Seoul-based artist Yeodong Yun works with metal in its full spectrum: shaped, brushed, coloured, and reconfigured into forms that move between sculpture, object, and installation. At the core of her practice is Jung Jung Dong (靜中動), a phrase she uses to describe her work: stillness that contains movement. Objects that appear stationary retain a subtle vibration, as if resonant with the passage of time.
Her influences reach deep into Korean history, particularly the gold crowns of the Shilla Dynasty, where fine metalwork embodied both fragility and permanence. The crowns’ suspended ornaments swayed with the movement of the body, suggesting life within form. Yun translates this sensibility into contemporary metalwork. Time is central to her language: her objects are conceived as if ‘shaken,’ echoing the inevitability of change and the instability that underlies even solid matter.
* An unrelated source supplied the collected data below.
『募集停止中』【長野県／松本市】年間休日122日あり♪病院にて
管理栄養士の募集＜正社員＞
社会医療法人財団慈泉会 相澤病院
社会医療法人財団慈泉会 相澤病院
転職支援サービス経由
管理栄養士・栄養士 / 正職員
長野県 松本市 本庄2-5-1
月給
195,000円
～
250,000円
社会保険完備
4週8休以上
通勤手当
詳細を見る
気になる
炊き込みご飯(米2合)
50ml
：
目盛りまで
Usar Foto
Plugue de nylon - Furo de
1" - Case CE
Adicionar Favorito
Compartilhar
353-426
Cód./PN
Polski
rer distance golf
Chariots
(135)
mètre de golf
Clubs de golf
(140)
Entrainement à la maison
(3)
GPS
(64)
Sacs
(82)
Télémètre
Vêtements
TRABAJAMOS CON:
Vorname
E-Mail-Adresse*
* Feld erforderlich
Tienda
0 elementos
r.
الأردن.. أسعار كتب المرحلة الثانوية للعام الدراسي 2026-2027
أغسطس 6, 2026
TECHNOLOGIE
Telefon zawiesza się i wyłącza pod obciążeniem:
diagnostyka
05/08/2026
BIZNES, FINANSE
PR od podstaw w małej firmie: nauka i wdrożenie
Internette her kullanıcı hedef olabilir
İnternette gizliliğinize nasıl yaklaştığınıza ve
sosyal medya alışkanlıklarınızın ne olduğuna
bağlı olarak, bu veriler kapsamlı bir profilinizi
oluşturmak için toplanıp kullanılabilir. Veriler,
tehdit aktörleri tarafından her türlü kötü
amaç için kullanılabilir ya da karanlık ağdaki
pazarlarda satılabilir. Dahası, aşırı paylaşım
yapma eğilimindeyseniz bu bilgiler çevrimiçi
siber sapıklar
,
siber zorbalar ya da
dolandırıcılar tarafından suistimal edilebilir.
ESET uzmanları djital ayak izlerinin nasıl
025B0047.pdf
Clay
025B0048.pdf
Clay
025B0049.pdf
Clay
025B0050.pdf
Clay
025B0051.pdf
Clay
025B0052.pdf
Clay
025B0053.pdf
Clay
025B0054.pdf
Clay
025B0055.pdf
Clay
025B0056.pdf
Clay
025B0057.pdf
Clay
The Ball Series, developed for aarticles, draws these ideas into a sculptural yet functional collection. Each piece begins with a circular plate of brushed metal, its surface reflecting light with a restrained luminosity. Upon it rest spherical forms, polished but pared back, that guide balance and gravity. Their arrangement creates a rhythm of tension and release: static at first glance, yet suggestive of motion. The heaviness of the material is transformed into visual lightness, as if weight itself were in suspension.